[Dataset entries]
►

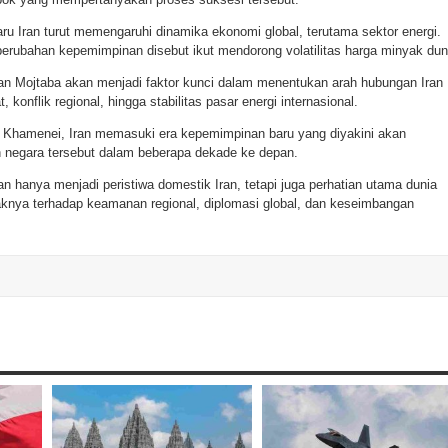
u Iran turut memengaruhi dinamika ekonomi global, terutama sektor energi.
rubahan kepemimpinan disebut ikut mendorong volatilitas harga minyak dun
an Mojtaba akan menjadi faktor kunci dalam menentukan arah hubungan Iran
 konflik regional, hingga stabilitas pasar energi internasional.
 Khamenei, Iran memasuki era kepemimpinan baru yang diyakini akan
 negara tersebut dalam beberapa dekade ke depan.
an hanya menjadi peristiwa domestik Iran, tetapi juga perhatian utama dunia
aknya terhadap keamanan regional, diplomasi global, dan keseimbangan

◄

■ EXERCISE DESCRIPTION: Revise the text read from the pages in all the items, replacing "global" with "internasional" and keeping everything else the same. Omit the pictures from your answer.

■ FINISHED TASK:
u Iran turut memengaruhi dinamika ekonomi internasional, terutama sektor energi.
rubahan kepemimpinan disebut ikut mendorong volatilitas harga minyak dun
an Mojtaba akan menjadi faktor kunci dalam menentukan arah hubungan Iran
 konflik regional, hingga stabilitas pasar energi internasional.
 Khamenei, Iran memasuki era kepemimpinan baru yang diyakini akan
 negara tersebut dalam beberapa dekade ke depan.
an hanya menjadi peristiwa domestik Iran, tetapi juga perhatian utama dunia
aknya terhadap keamanan regional, diplomasi internasional, dan keseimbangan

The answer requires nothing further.